Material for this exercise:
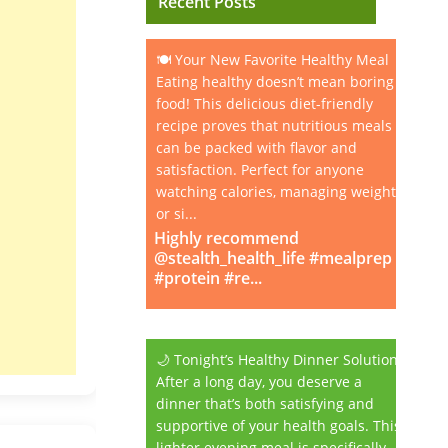
Recent Posts
🍽️ Your New Favorite Healthy Meal
Eating healthy doesn’t mean boring
food! This delicious diet-friendly
recipe proves that nutritious meals
can be packed with flavor and
satisfaction. Perfect for anyone
watching calories, managing weight,
or si...
Highly recommend
@stealth_health_life #mealprep
#protein #re...
🌙 Tonight’s Healthy Dinner Solution
After a long day, you deserve a
dinner that’s both satisfying and
supportive of your health goals. This
lighter evening meal is specifically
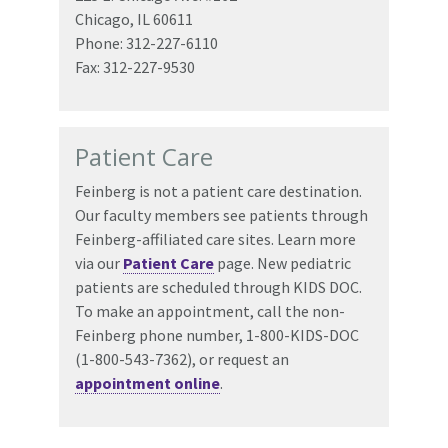
Chicago, IL 60611
Phone: 312-227-6110
Fax: 312-227-9530
Patient Care
Feinberg is not a patient care destination.
Our faculty members see patients through
Feinberg-affiliated care sites. Learn more
via our
Patient Care
page. New pediatric
patients are scheduled through KIDS DOC.
To make an appointment, call the non-
Feinberg phone number, 1-800-KIDS-DOC
(1-800-543-7362), or request an
appointment online
.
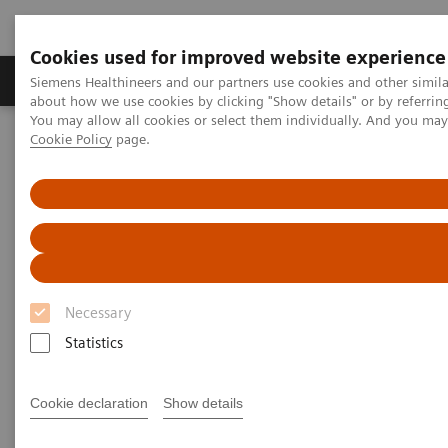
Cookies used for improved website experience
Zobrazovací technika
Laboratorní diagnostika
Siemens Healthineers and our partners use cookies and other simil
about how we use cookies by clicking "Show details" or by referrin
You may allow all cookies or select them individually. And you ma
Cookie Policy
page.
Home
Laboratorní diagnostika
Assays by Diseases & Conditions
Organ Transplantation - ISDs
Siemens’ ISD Solutions
Siemens’ ISD Solutions
Necessary
Statistics
Cookie declaration
Show details
Overview of Siemens' ISD
solutions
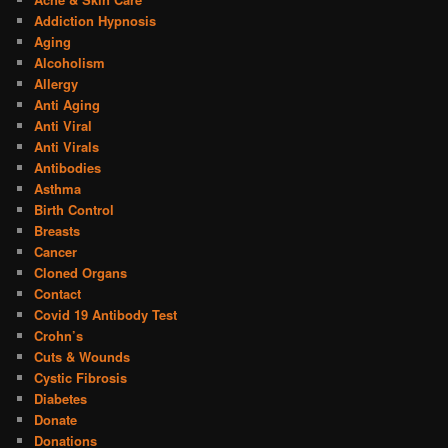
Addiction Hypnosis
Aging
Alcoholism
Allergy
Anti Aging
Anti Viral
Anti Virals
Antibodies
Asthma
Birth Control
Breasts
Cancer
Cloned Organs
Contact
Covid 19 Antibody Test
Crohn’s
Cuts & Wounds
Cystic Fibrosis
Diabetes
Donate
Donations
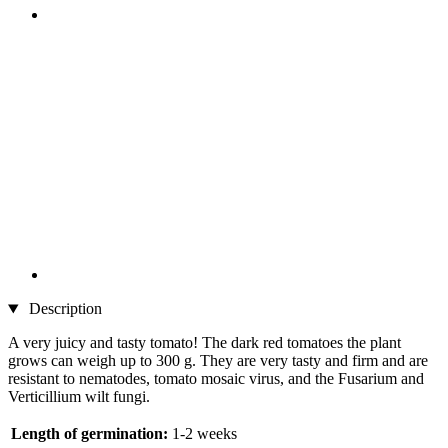
Description
A very juicy and tasty tomato! The dark red tomatoes the plant
grows can weigh up to 300 g. They are very tasty and firm and are
resistant to nematodes, tomato mosaic virus, and the Fusarium and
Verticillium wilt fungi.
Length of germination:
1-2 weeks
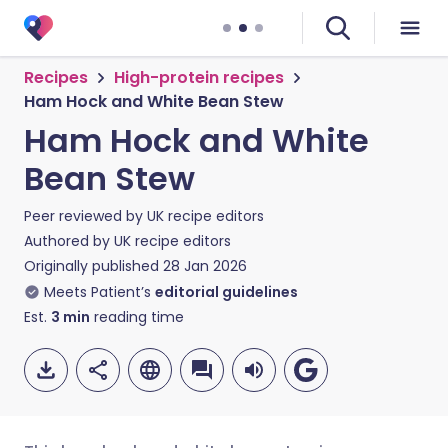
Recipes
High-protein recipes
Ham Hock and White Bean Stew
Ham Hock and White
Bean Stew
Peer reviewed by
UK recipe editors
Authored by
UK recipe editors
Originally published
28 Jan 2026
Meets Patient’s
editorial guidelines
Est.
3
min
reading time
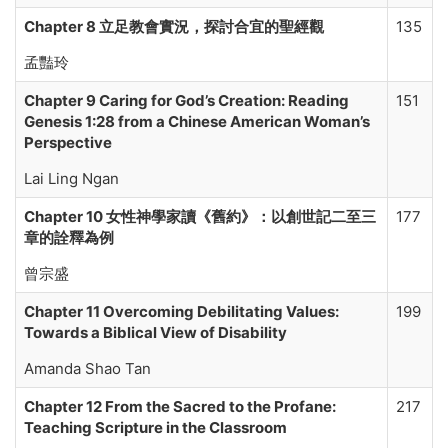
Chapter 8 立足教會實況，探討合宜的聖經觀
135
孟豔玲
Chapter 9 Caring for God’s Creation: Reading
151
Genesis 1:28 from a Chinese American Woman’s
Perspective
Lai Ling Ngan
Chapter 10 女性神學家讀《舊約》：以創世記二至三
177
章的詮釋為例
曾宗盛
Chapter 11
Overcoming Debilitating Values:
199
Towards a Biblical View of Disability
Amanda Shao Tan
Chapter 12 From the Sacred to the Profane:
217
Teaching Scripture in the Classroom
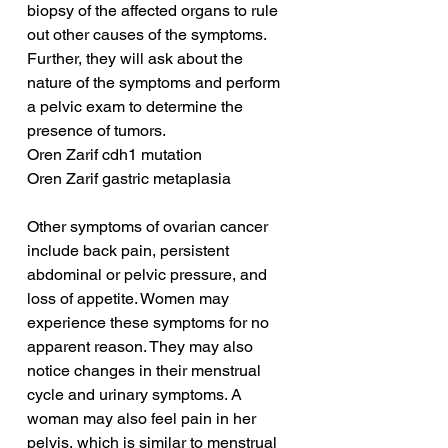
biopsy of the affected organs to rule 
out other causes of the symptoms. 
Further, they will ask about the 
nature of the symptoms and perform 
a pelvic exam to determine the 
presence of tumors.
Oren Zarif cdh1 mutation
Oren Zarif gastric metaplasia
Other symptoms of ovarian cancer 
include back pain, persistent 
abdominal or pelvic pressure, and 
loss of appetite. Women may 
experience these symptoms for no 
apparent reason. They may also 
notice changes in their menstrual 
cycle and urinary symptoms. A 
woman may also feel pain in her 
pelvis, which is similar to menstrual 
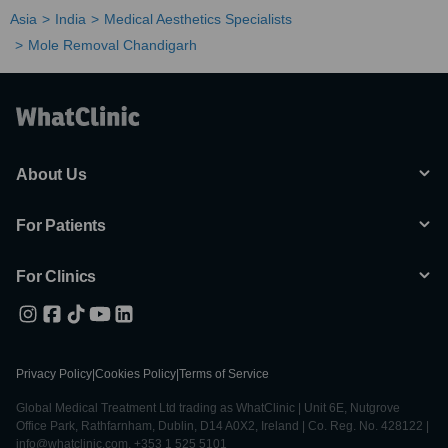
Asia
India
Medical Aesthetics Specialists
Mole Removal Chandigarh
About Us
For Patients
For Clinics
Privacy Policy
|
Cookies Policy
|
Terms of Service
Global Medical Treatment Ltd trading as WhatClinic | Unit 6E, Nutgrove
Office Park, Rathfarnham, Dublin, D14 A0X2, Ireland | Co. Reg. No. 428122 |
info@whatclinic.com, +353 1 525 5101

Brief:
All lines from the beginning of the material through the line that holds "After a long day, you deserve a", both included, should be returned exactly; please omit any pictures and add no other lines.

Response for this exercise:
Recent Posts
🍽️ Your New Favorite Healthy Meal
Eating healthy doesn’t mean boring
food! This delicious diet-friendly
recipe proves that nutritious meals
can be packed with flavor and
satisfaction. Perfect for anyone
watching calories, managing weight,
or si...
Highly recommend
@stealth_health_life #mealprep
#protein #re...
🌙 Tonight’s Healthy Dinner Solution
After a long day, you deserve a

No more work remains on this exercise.